The new guidance wipes away those limiting requirements, and puts a new set of guidelines in place. Cookies can now be used, subject to certain limitations, such as a requirement for users to opt in for cookies used for anything but Web analytics or for use or collection of certain personally identifiable information. Government agencies also won't be allowed to track user activity on non-government sites and can't share data they collect without user submission.
That should open up new ways for agencies to interact with the public, OMB associate administrator Michael Fitzpatrick said in a conference call with reporters on Friday. "We think [this guidance] will allow the U.S. government to continue to improve its ability to be transparent and open and to be involved to a greater degree than they've ever been involved in government, while fully protecting people's privacy rights," he said.

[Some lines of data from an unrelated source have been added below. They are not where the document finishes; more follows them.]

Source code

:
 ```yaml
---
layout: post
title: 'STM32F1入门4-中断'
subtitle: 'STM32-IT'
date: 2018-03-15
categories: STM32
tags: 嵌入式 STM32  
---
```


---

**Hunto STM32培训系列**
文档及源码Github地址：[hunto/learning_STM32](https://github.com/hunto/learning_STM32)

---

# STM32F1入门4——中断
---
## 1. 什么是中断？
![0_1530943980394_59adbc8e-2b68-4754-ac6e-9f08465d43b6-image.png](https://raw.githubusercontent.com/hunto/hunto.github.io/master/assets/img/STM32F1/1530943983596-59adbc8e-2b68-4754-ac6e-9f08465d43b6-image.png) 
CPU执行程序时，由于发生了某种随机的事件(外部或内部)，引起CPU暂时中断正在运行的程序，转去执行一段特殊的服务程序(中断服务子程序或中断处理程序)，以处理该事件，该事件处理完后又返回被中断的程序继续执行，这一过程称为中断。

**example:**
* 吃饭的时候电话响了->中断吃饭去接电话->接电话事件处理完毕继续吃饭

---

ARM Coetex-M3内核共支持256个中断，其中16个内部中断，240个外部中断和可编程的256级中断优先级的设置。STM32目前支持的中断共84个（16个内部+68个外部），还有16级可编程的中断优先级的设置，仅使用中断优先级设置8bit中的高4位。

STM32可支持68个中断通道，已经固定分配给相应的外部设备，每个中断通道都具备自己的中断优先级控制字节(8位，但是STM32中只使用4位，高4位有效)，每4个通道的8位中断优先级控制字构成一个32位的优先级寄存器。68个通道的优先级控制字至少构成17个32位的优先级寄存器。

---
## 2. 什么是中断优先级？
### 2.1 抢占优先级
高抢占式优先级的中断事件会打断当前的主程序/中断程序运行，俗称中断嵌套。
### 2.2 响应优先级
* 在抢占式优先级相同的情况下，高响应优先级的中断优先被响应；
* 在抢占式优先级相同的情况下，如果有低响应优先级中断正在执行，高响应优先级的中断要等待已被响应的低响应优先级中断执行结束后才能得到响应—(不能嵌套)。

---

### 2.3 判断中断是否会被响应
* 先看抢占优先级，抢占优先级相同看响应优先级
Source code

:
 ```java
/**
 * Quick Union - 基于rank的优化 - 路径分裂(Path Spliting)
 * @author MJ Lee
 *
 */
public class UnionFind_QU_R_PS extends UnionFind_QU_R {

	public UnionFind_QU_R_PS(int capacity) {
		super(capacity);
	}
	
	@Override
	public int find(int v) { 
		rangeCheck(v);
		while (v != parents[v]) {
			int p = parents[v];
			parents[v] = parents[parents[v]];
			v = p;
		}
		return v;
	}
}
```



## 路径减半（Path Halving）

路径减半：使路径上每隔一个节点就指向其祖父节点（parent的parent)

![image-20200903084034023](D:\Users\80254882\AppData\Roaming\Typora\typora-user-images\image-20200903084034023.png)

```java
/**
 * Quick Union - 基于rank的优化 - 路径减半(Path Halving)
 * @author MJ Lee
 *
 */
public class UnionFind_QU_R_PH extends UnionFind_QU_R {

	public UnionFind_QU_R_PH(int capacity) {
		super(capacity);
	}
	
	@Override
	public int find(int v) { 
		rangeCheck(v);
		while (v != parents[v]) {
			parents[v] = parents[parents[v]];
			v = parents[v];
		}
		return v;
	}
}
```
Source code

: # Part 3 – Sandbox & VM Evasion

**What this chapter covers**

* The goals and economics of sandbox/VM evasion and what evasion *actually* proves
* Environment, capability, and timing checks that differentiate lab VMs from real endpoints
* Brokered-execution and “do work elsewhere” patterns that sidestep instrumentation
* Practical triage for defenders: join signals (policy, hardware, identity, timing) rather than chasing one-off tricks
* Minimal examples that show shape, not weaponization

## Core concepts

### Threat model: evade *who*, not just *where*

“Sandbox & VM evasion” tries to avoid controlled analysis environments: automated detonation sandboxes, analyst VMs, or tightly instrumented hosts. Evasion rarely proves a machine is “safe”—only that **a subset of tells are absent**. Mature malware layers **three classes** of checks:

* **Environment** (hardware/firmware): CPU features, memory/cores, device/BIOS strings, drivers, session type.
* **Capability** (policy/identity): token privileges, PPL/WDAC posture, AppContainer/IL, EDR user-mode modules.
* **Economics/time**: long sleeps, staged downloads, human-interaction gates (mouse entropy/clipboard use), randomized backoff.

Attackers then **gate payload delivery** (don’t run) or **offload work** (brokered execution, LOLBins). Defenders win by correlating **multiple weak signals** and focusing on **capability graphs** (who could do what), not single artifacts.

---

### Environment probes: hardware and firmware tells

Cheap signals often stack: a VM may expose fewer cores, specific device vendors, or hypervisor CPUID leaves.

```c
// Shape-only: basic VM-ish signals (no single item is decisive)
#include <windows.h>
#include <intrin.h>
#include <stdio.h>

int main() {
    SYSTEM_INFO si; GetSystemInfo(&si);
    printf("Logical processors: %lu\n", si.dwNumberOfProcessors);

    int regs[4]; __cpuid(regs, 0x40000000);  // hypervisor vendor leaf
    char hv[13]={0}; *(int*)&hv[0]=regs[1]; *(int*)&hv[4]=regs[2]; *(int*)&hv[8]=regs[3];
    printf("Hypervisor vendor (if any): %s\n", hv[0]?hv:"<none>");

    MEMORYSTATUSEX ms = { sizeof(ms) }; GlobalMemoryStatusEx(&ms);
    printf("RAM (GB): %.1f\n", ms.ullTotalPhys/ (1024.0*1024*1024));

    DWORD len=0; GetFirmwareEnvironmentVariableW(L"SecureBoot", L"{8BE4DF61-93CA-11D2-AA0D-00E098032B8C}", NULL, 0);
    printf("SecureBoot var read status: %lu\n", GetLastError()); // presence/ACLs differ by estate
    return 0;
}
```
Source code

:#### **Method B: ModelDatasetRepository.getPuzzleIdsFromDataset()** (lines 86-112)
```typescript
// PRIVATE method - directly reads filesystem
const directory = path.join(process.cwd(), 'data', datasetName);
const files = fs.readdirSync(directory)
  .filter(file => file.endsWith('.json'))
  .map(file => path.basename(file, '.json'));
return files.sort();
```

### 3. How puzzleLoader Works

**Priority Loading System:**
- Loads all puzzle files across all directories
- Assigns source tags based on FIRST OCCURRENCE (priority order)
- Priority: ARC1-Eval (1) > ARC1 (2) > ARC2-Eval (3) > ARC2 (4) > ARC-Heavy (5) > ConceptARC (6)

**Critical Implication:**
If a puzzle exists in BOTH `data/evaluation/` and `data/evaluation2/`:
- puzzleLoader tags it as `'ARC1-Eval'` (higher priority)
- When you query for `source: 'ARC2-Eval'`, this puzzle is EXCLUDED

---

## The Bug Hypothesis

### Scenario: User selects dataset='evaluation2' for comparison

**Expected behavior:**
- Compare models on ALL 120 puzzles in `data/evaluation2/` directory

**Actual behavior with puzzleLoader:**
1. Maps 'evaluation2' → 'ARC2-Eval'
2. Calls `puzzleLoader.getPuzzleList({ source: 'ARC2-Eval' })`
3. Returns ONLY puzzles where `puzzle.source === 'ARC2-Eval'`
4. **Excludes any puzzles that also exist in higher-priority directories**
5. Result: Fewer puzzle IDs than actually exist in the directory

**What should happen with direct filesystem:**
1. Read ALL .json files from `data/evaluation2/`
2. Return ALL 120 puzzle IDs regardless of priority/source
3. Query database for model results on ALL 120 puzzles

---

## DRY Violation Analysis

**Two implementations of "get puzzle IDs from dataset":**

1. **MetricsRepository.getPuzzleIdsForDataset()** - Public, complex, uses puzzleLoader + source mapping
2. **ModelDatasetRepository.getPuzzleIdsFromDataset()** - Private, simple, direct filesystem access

In a related move, OMB also provided privacy guidance for the government use of third party websites, which has become much more prominent with the rise of social media like YouTube and Facebook. The new guidance requires agencies to review third parties' privacy policies to determine their appropriateness, inform visitors when they are being directed to non-government Websites, and apply branding to distinguish third-party activities from their own, among other things.